Poverty and hunger affect the world’s largest cities as well as its smallest towns. Convoy of Hope’s Rural Initiatives program helps rural leaders address the sometimes overwhelming issues that face their communities. Recently, Convoy held training sessions in the town of Woodstock, Alabama, to equip civil and church leaders to better serve the people around them.
Woodstock is a town of less than 2,000 people with a median income of less than $40,000. “The rate of teen pregnancy is higher than the national average; the rate of drug addiction is higher than the national average,” said Chad Payne, the pastor of a local church. “You may dream of getting out of that, but you don’t see others who have done that, so you don’t know the process. I think maybe I can bring a fresh perspective and say, ‘Look, you can be more than what you are … there’s more to life than this.’”
When serving in the community, Chad sees hopelessness as the main reason why so many are in poverty. But knowing where to start with such a complex problem can be difficult. That’s why Convoy of Hope offers training sessions to community groups interested in meeting local needs.
“When I came across Convoy of Hope, it was a perfect fit,” Pastor Chad said. “The thing I came away [with] from that first training was that this is easy to do. It’s very practical. Convoy of Hope has just simply come alongside us. They’ve encouraged me to believe that good things can happen here.”
In an effort to combat poverty and hunger, Convoy of Hope provides leaders like Pastor Chad with products to help meet urgent needs in their communities.
“They have often made resources available and said, ‘Hey, look, we have this trailer load that we can bring you. And we gave this to another pastor. Here’s what he did with it. You could do that, or you could do something else.”
The partnership is paying off. Already, Pastor Chad is seeing the difference he and his congregation are making.

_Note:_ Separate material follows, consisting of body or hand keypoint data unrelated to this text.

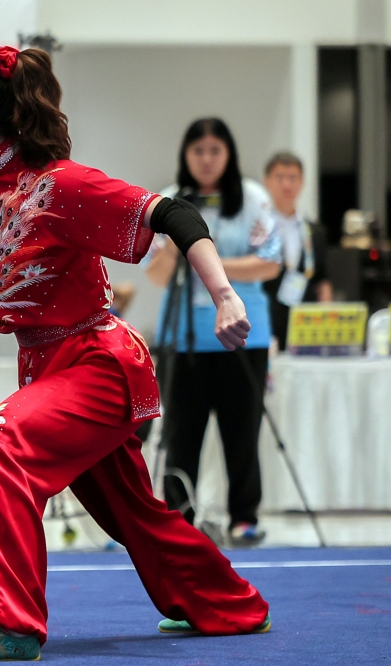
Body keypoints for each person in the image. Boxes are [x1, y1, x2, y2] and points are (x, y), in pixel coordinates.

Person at [0, 42, 270, 660]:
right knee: (130, 512)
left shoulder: (60, 186)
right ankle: (228, 605)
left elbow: (173, 213)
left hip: (100, 364)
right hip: (48, 369)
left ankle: (5, 624)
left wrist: (225, 296)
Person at [146, 118, 281, 547]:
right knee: (181, 434)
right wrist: (175, 244)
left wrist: (208, 261)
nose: (206, 159)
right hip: (182, 340)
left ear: (229, 154)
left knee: (242, 435)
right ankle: (178, 521)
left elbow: (271, 263)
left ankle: (245, 517)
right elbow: (156, 276)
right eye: (198, 151)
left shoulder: (254, 199)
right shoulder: (168, 200)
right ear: (186, 155)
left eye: (215, 150)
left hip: (244, 337)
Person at [261, 151, 332, 350]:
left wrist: (325, 316)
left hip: (305, 324)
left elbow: (322, 279)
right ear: (266, 181)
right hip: (267, 320)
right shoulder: (258, 228)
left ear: (302, 182)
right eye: (280, 177)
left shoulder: (314, 230)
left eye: (293, 178)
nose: (287, 185)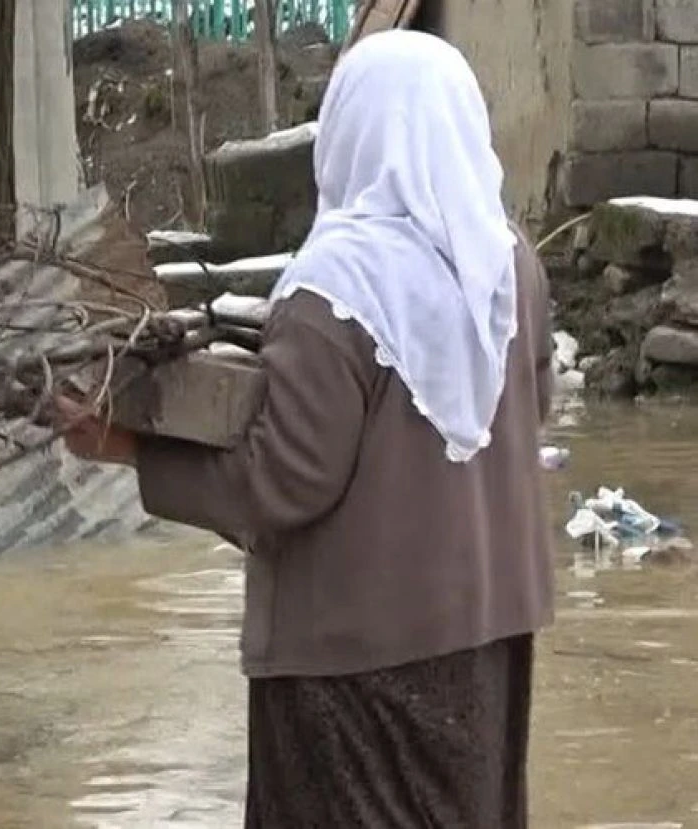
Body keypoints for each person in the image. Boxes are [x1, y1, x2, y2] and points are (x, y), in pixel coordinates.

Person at [54, 30, 556, 828]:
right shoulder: (506, 268)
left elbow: (282, 480)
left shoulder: (334, 289)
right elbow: (534, 407)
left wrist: (128, 447)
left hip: (352, 663)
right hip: (488, 640)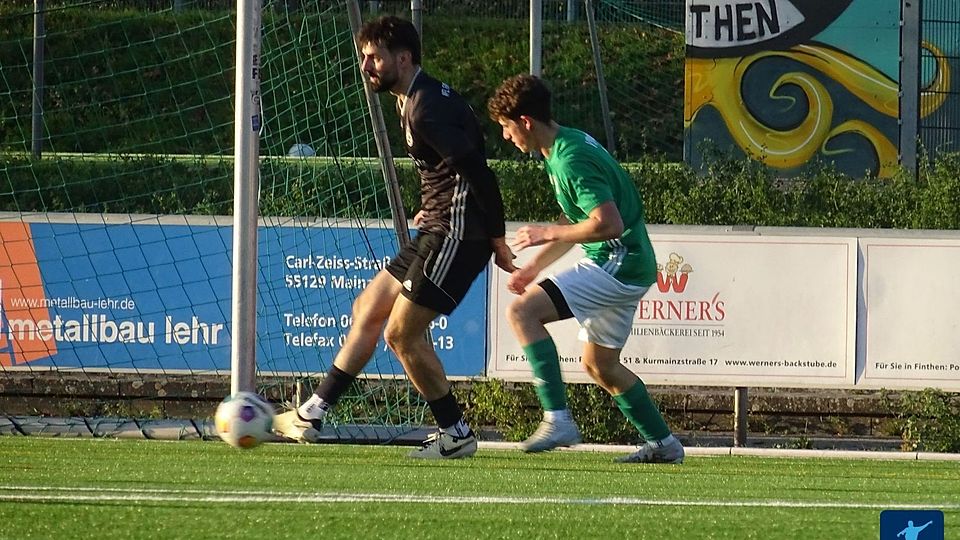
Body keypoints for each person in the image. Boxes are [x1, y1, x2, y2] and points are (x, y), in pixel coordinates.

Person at [274, 16, 515, 459]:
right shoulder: (415, 97)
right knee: (367, 307)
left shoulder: (424, 107)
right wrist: (434, 199)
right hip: (441, 223)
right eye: (363, 56)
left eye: (374, 57)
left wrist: (497, 238)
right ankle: (313, 412)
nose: (366, 66)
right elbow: (449, 165)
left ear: (402, 59)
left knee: (401, 336)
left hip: (458, 233)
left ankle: (456, 433)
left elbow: (478, 171)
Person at [486, 74, 684, 463]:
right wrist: (533, 269)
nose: (507, 138)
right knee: (600, 365)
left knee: (522, 312)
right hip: (627, 263)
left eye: (507, 128)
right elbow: (578, 219)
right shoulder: (565, 144)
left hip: (618, 262)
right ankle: (664, 443)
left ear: (525, 121)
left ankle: (557, 419)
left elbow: (606, 223)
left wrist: (545, 233)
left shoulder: (570, 158)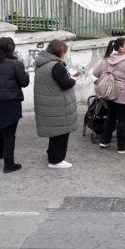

“We’ve become well-known in the community. When I meet somebody and they find out who I am, they’ll say, ‘Oh! You’re that church that came and helped the school that time, aren’t you?’”
Convoy of Hope believes that living rural doesn’t mean living far from hope. And partners like Pastor Chad and other local leaders in Woodstock prove that every day. With a little bit of knowledge, some support, and a few resources, rural communities all over the world are proving that hopelessness isn’t the norm and compassion can change lives.